At the beginning, only the specified layer is imported from common / time_layers.py, and GRU is changed to import from time_layers_gru.py saved in the current directory earlier.

After that, change the LSTM part of the code to GRU. The weight is reduced from 4 to 3, so for example (D, 3 *) in gru_Wx1 = (rn (D, 3 * H) /np.sqrt(D)). astype ('f') Don't forget to modify the part related to the number of weights like H).

Save this code in the ch09 folder as better_rnnlm_gru.py.

5. Learning code

Based on the learning code in Chapter 6, change the from better_rnnlm import BetterRnnlm at the beginning to from better_rnnlm_gru import BetterRnnlm and save it in the ch09 folder with the file name train_better_rnnlm.py.
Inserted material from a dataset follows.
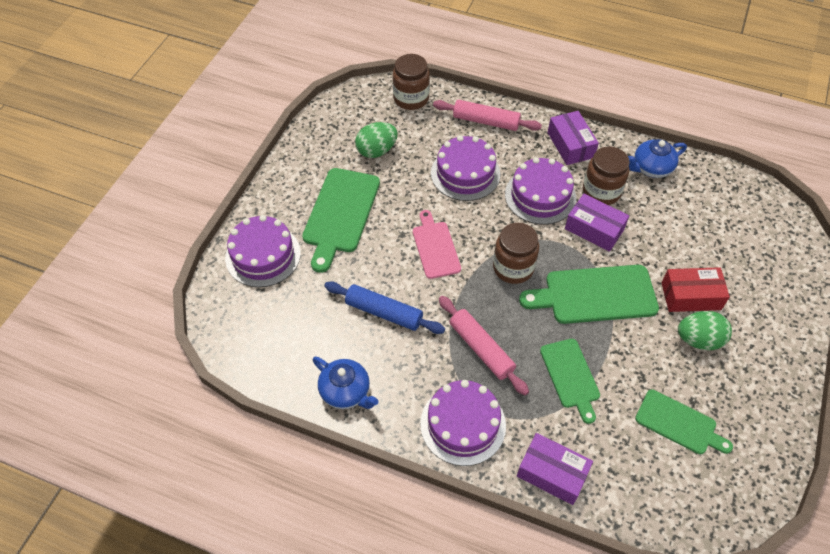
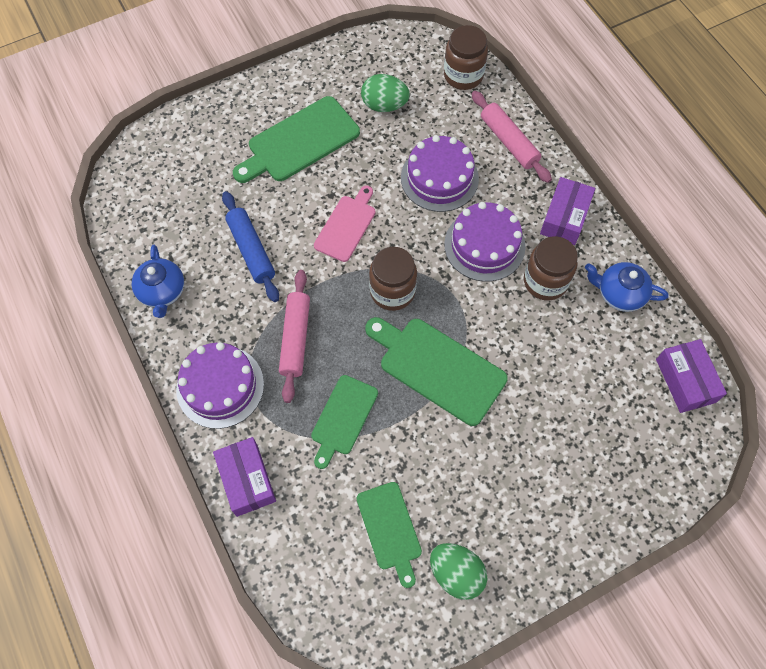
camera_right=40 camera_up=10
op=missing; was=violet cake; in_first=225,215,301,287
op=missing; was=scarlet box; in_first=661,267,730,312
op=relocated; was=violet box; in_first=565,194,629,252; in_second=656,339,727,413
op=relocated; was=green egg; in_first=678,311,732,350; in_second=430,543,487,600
When I ran it with the hyperparameter lr = 20, there was a lot of variation in perplixity at the initial stage, so I changed it to lr = 10 and ran it again.

import sys
sys.path.append('..')
from common import config
#When executing on GPU, delete the comment out below (cupy required)
# ==============================================
config.GPU = True
# ==============================================
from common.optimizer import SGD
from common.trainer import RnnlmTrainer
from common.util import eval_perplexity, to_gpu
from dataset import ptb
from better_rnnlm_gru import BetterRnnlm  #Change

#Hyperparameter settings
batch_size = 20
wordvec_size = 650
hidden_size = 650
time_size = 35
lr = 10  
max_epoch = 40  
max_grad = 0.25
dropout = 0.5

#Reading training data
corpus, word_to_id, id_to_word = ptb.load_data('train')
corpus_val, _, _ = ptb.load_data('val')
corpus_test, _, _ = ptb.load_data('test')

if config.GPU:
    corpus = to_gpu(corpus)
    corpus_val = to_gpu(corpus_val)
    corpus_test = to_gpu(corpus_test)

vocab_size = len(word_to_id)
xs = corpus[:-1]
ts = corpus[1:]

model = BetterRnnlm(vocab_size, wordvec_size, hidden_size, dropout)
optimizer = SGD(lr)
trainer = RnnlmTrainer(model, optimizer)

best_ppl = float('inf')
for epoch in range(max_epoch):
    trainer.fit(xs, ts, max_epoch=1, batch_size=batch_size,
                time_size=time_size, max_grad=max_grad)

    model.reset_state()
    ppl = eval_perplexity(model, corpus_val)
    print('valid perplexity: ', ppl)

    if best_ppl > ppl:
        best_ppl = ppl
        model.save_params()
    else:
        lr /= 4.0
        optimizer.lr = lr

    model.reset_state()
    print('-' * 50)


#Evaluation with test data
model.reset_state()
ppl_test = eval_perplexity(model, corpus_test)
print('test perplexity: ', ppl_test)

The test perplexity of the LSTM model in Chapter 6 was in the high 70s, but the GRU model seems to stay in the low 80s. For a long corpus of over 900,000 words, such as this dataset, the LSTM model with memory cells seems to be more advantageous.